Dalam kondisi seperti saat ini, bukan tidak mungkin harga batu bara terus naik. Harga batu bara bisa naik hingga US$95 per ton, atau bahkan US$100 per ton, yang tentunya menguntungkan produsen batu bara seperti BUMI.
Prospek siklus super coal dan sentimen positif lainnya tentu membuat pelaku pasar bertanya-tanya, bagaimana potensi harga saham BUMI selanjutnya? Setelah menerima dukungan dari berbagai emosi positif, dapatkah dia melanjutkan kenaikan jangka panjangnya?
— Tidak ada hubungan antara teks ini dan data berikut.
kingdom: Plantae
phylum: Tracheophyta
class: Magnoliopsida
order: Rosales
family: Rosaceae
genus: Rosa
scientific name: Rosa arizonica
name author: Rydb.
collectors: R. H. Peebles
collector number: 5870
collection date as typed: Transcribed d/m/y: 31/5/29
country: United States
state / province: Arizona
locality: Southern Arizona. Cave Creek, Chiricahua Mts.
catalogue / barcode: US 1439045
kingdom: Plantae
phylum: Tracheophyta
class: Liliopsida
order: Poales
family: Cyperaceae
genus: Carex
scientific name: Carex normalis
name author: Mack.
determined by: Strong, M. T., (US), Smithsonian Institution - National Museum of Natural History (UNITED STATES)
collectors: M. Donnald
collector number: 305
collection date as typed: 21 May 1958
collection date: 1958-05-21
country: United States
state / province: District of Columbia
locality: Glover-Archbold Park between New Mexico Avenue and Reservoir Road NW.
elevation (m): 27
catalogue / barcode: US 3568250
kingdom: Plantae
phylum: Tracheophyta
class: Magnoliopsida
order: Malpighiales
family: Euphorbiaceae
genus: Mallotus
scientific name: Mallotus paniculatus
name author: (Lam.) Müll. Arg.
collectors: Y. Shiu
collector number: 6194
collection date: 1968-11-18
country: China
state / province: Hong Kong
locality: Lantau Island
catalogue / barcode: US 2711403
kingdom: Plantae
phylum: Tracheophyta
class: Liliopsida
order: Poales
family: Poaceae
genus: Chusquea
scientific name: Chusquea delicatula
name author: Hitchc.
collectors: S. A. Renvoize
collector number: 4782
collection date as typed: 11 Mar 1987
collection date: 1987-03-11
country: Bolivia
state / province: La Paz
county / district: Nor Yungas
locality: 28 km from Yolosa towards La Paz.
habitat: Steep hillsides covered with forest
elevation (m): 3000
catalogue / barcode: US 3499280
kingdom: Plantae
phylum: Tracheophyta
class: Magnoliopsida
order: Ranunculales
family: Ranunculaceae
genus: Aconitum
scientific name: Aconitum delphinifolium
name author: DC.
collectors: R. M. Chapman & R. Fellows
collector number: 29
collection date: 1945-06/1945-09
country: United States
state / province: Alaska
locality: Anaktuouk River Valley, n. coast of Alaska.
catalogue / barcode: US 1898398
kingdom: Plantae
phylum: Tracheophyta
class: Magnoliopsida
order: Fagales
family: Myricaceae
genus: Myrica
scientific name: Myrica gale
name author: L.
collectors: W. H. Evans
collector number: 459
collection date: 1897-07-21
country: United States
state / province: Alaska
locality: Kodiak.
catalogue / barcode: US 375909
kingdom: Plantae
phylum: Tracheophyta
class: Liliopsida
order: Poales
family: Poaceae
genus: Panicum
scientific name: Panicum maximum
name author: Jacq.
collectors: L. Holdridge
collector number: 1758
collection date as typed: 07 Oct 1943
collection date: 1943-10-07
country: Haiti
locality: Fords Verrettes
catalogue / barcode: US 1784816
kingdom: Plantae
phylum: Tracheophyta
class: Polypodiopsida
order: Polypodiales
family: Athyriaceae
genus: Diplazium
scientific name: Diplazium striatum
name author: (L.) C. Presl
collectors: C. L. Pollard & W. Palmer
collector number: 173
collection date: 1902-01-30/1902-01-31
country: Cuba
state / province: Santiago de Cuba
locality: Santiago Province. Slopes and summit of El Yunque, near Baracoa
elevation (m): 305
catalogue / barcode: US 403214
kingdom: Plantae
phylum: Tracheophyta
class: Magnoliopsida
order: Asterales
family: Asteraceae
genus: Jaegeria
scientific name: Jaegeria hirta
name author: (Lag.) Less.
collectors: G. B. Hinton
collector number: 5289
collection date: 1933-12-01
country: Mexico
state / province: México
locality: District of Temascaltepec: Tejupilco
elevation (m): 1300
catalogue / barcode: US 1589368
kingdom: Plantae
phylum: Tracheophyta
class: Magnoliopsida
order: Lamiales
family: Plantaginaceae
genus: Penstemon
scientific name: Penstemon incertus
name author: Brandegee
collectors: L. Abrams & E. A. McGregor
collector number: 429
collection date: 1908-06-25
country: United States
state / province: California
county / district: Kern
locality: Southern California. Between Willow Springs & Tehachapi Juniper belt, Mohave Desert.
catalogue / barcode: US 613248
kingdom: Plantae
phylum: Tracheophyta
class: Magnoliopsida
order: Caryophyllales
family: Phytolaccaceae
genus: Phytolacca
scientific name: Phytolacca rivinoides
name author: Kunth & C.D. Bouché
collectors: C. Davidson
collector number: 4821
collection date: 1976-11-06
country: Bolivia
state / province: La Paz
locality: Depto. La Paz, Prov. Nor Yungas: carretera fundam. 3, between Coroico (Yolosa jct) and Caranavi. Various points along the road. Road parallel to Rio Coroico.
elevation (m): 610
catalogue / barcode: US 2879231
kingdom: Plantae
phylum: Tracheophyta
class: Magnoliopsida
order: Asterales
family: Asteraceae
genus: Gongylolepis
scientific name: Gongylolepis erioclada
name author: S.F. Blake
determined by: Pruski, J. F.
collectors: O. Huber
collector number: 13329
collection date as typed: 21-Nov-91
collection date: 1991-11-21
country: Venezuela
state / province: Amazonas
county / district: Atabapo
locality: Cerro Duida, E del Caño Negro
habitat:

Simak analisisnya di bawah ini.
Siklus mingguan (mingguan) dari indikator Bollinger Bands (BB) digunakan untuk menggerakkan tanah melalui metode zona atas (resistance) dan bawah (support). Saat ini BUMI berada di area upper bound, dan BB kembali melebar, menandakan bahwa trend saham BUMI akan kembali volatilitas.
Untuk mengubah tren naik atau konsolidasi, perlu untuk menembus resistance di area 172 dari rata-rata pergerakan mingguan 200 minggu (200 MA) terakhir. Jika terus menembus level ini, harga saham BUMI akan kembali ke level 200, dengan level resistance baru di 229, yang merupakan level Fibonacci retracement 61,8%.
Pada saat yang sama, jika Anda ingin melanjutkan penurunan atau penurunan, Anda harus menembus level support area 72. Jika Anda berhasil menembus level ini, indikator BUMI dapat turun kembali ke level 55.
Menurut catatan, ketika saham BUMI naik dari level gocap pada pertengahan 2016, BUMI mampu mencapai level 200 dalam waktu 9 minggu. Minggu yang sama adalah minggu kesembilan saham BUMI telah bangkit dari pasar saham, sehingga sepertinya dalam sejarah harga saham BUMI akan segera naik ke level 200.
Lantas, mampukah BUMI terbang ke level 200 rupiah/unit lagi-lagi menimbulkan gejolak di pasar saham lokal? Yah, mungkin jawabannya akan segera keluar.